House prices would be nearly 9 per cent higher without the Central Bank of Ireland’s strict mortgage lending rules, according to a new study by the Economic and Social Research Institute (ESRI).
The macro-prudential rules, introduced in 2015 to stop another credit-fuelled housing bubble, limit how much banks can lend to mortgage borrowers.
As The Irish Times reports, the ESRI’s study found there was “a mutually reinforcing relationship” between mortgage credit and house prices. In other words, a movement in one caused an equivalent movement in the other.
The study estimated that the Central Bank’s rules had reduced the average size of mortgage loans here by 8 per cent, mainly since 2018, and that average house prices were 8.8 per cent lower as a result.

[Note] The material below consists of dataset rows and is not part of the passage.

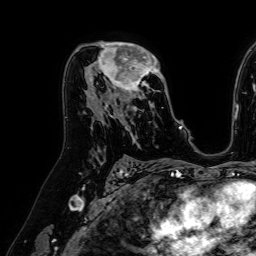
Breast MRI (dynamic contrast-enhanced), one axial slice; slice 40 of 64 in the series (ordered by position); cropped to one breast; dynamic contrast-enhanced series, time point 2 of 7 at this slice position (early post-contrast); 1.5 T; TE 2.6 ms, TR 5.2 ms; 2.5 mm slice thickness; 256 × 256 image matrix, field of view 230 × 230 mm. Female patient.
Outlined on this slice (semi-automatic segmentation, software-assisted and operator-edited):
- enhancing-tissue mask used for the functional tumour volume (all voxels passing the contrast-enhancement thresholds inside the analysis volume; usually the tumour): bounding box <87,42,165,122> (left, top, right, bottom; pixels)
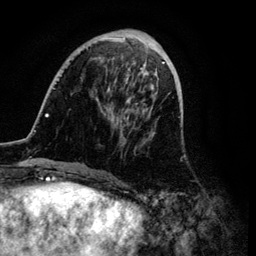
Breast MRI (dynamic contrast-enhanced), one axial slice; slice 32 of 134 in the series (ordered by position); cropped to one breast; dynamic contrast-enhanced series, time point 2 of 6 at this slice position (early post-contrast); 3 T; TE 4.2 ms, TR 7.9 ms; 1.2 mm slice thickness; 256 × 256 image matrix, field of view 170 × 170 mm. Female patient.
Outlined on this slice (semi-automatic segmentation, software-assisted and operator-edited):
- enhancing-tissue mask used for the functional tumour volume (all voxels passing the contrast-enhancement thresholds inside the analysis volume; usually the tumour): bounding box [x1, y1, x2, y2] px = [34, 31, 169, 172]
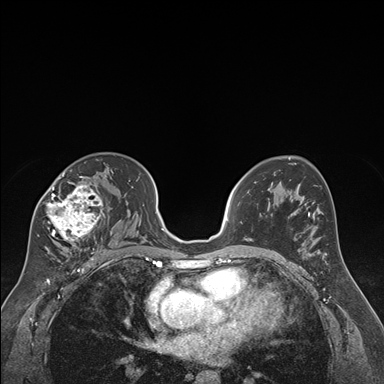
Breast MRI (dynamic contrast-enhanced), one axial slice; slice 107 of 176 in the series (ordered by position); dynamic contrast-enhanced series, time point 2 of 7 at this slice position (early post-contrast); 1.5 T; TE 1.6 ms, TR 4.2 ms; 1.3 mm slice thickness; 384 × 384 image matrix. Female patient.
Outlined on this slice (semi-automatic segmentation, software-assisted and operator-edited):
- enhancing-tissue mask used for the functional tumour volume (all voxels passing the contrast-enhancement thresholds inside the analysis volume; usually the tumour): bounding box <37,169,113,250> (left, top, right, bottom; pixels)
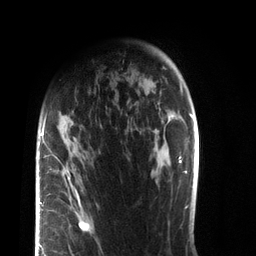
Breast MRI (dynamic contrast-enhanced), one axial slice. Position 56 of 72 along the scan axis. Cropped to one breast. Dynamic contrast-enhanced series, time point 2 of 7 at this slice position (early post-contrast). 3 T. TE 2.1 ms, TR 5.1 ms. 256 × 256 image matrix, field of view 160 × 160 mm. Female patient.
Outlined on this slice (semi-automatically segmented with operator editing):
- enhancing-tissue mask used for the functional tumour volume (all voxels passing the contrast-enhancement thresholds inside the analysis volume; usually the tumour): box from (x=37, y=114) to (x=90, y=256) px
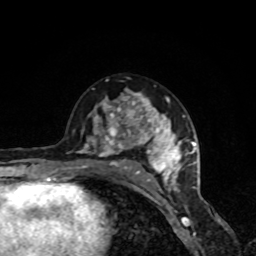
Breast MRI, one axial slice; position 50 of 80 along the scan axis; cropped to one breast; dynamic contrast-enhanced series, time point 2 of 8 at this slice position (early post-contrast); 1.5 T; TE 4.2 ms, TR 7 ms; 2 mm slice thickness; 256 × 256 image matrix, field of view 160 × 160 mm. Female patient.
Annotated regions visible in this slice (semi-automatically segmented with operator editing):
- enhancing-tissue mask used for the functional tumour volume (all voxels passing the contrast-enhancement thresholds inside the analysis volume; usually the tumour): bounding box <69,88,190,191> (left, top, right, bottom; pixels)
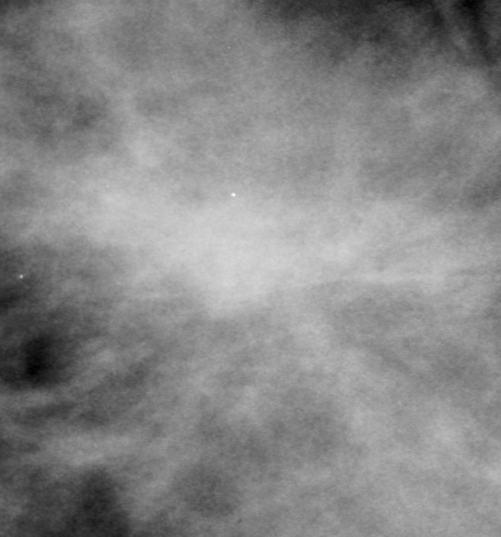
Region of interest cut from a scanned film mammogram (one marked finding), left breast, CC view, BI-RADS breast density category 3 (scale 1–4).
- Finding: mass, shape architectural distortion; BI-RADS assessment category 0 (incomplete: needs additional imaging); subtlety rating 5 on a 1 (subtle) to 5 (obvious) scale; pathology result (as recorded, not read from the image): malignant.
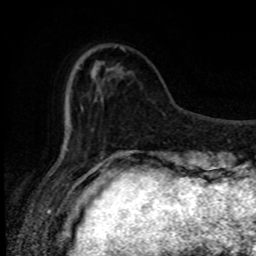
Breast MRI, one axial slice. Slice 23 of 80 in the series (ordered by position). Cropped to one breast. Dynamic contrast-enhanced series, time point 2 of 8 at this slice position (early post-contrast). 1.5 T. TE 4.2 ms, TR 7 ms. 2 mm slice thickness. 256 × 256 image matrix, field of view 150 × 150 mm. Female patient.
Structures marked on this image (semi-automatically segmented with operator editing):
- enhancing-tissue mask used for the functional tumour volume (all voxels passing the contrast-enhancement thresholds inside the analysis volume; usually the tumour): bounding box (x1, y1, x2, y2) in pixels: (66, 46, 125, 150)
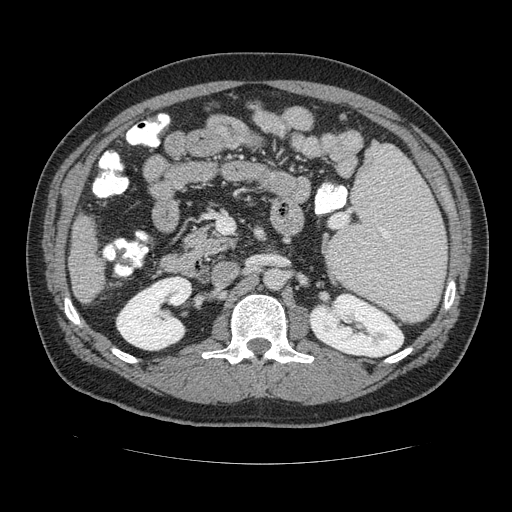
Contrast-enhanced abdominal CT (liver protocol), one axial slice. Slice 53 of 113 in the series (ordered by position). Soft-tissue window (W 400 / L 40 HU). 2.5 mm slice thickness. 512 × 512 image matrix, field of view 400 × 400 mm. Case-level facts recorded for this patient, not image findings: diagnosis: hepatocellular carcinoma (patient treated with transarterial chemoembolisation; whether this scan precedes or follows treatment is not stated here); TNM stage (as recorded): Stage-II; Child-Pugh class: B; tumour differentiation: moderately differentiated.
Annotated regions visible in this slice (semi-automatically segmented with operator editing):
- liver parenchyma outside the tumour (the mass and vessels are separate outlines, so this box may not span the whole liver): bounding box <66,210,106,306> (left, top, right, bottom; pixels)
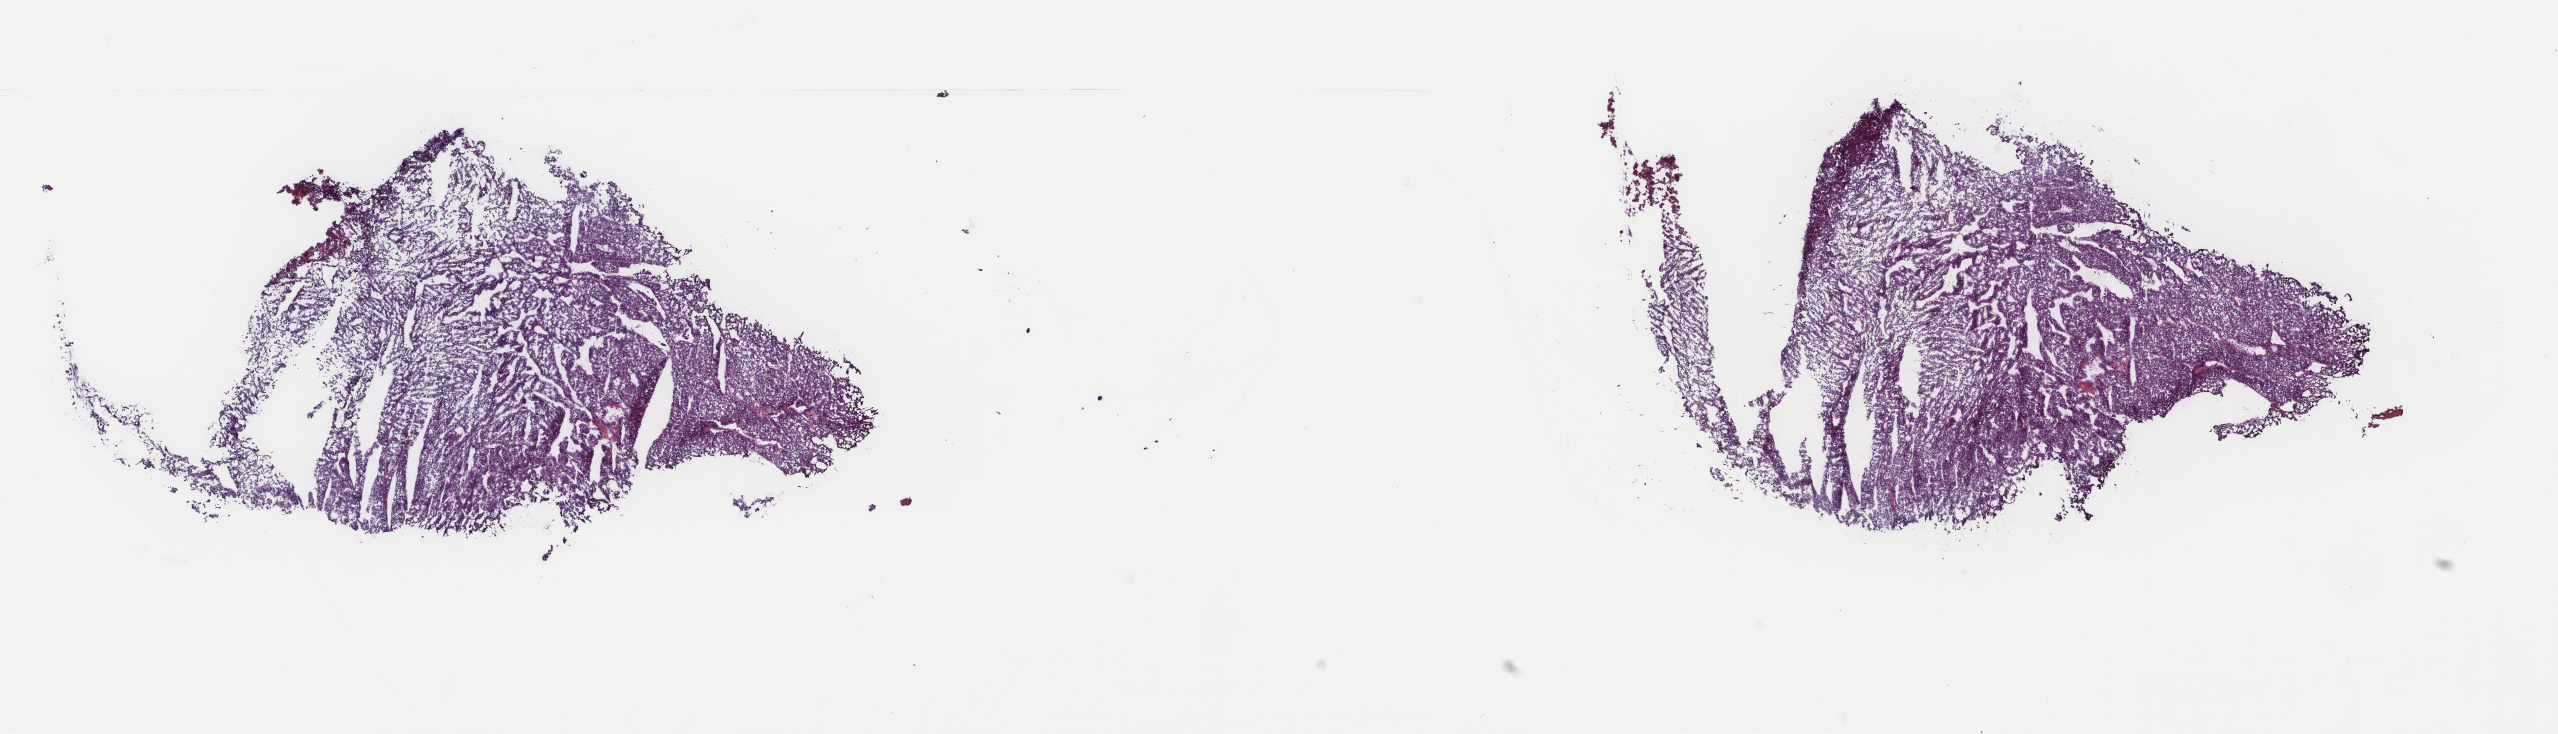
Digitized H&E-stained tissue section (whole slide), whole scanned area (about 20.3 x 5.8 mm, slide scanned at 40x) shown as a low-resolution overview; frozen section from the top of the tissue portion; sample: primary tumour, adrenal cortex. Female, age 55 years at initial diagnosis. Pathologist review of this section (percent, as recorded): tumour cells 95%, tumour nuclei 100%.
Pathologic diagnosis: Adrenal cortical carcinoma (cortex of adrenal gland).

“The results of the analysis highlight the continued strong relationship between mortgage credit and house prices in the Irish market, and the effectiveness of the macro-prudential regulations in limiting the increase in average loan sizes,” said the ESRI’s Kieran McQuinn.
Loan-to-value limits
He said they also showed that the relationship between credit and house prices that pertained in the lead-up to the 2008 property crash still applied today.
“So there is always the potential for another house price, mortgage credit spiral in the absence of the rules. Clearly if you were to relax the rules in any significant way the danger is that the average loan size would begin to increase again and that would then have a subsequent knock-on impact on house prices,” Mr McQuinn said.
The Central Bank’s rules restrict the loan-to-value limits on a mortgage to between 70 per cent and 90 per cent of the value of a property while a separate loan-to-income rule restricts consumers to borrowing 3½ times their salary.
Banks can, however, breach these limits for a certain portion of their lending, although these exemptions have been largely put on ice since Covid-19 lockdown restrictions were first introduced last March.
At the separate event on Monday, the Central Bank’s deputy governor Sharon Donnery said counter-factual analyses showed that “house price levels could have been approximately 25 per cent higher in the year prior to the pandemic had the mortgage measures not been in place”.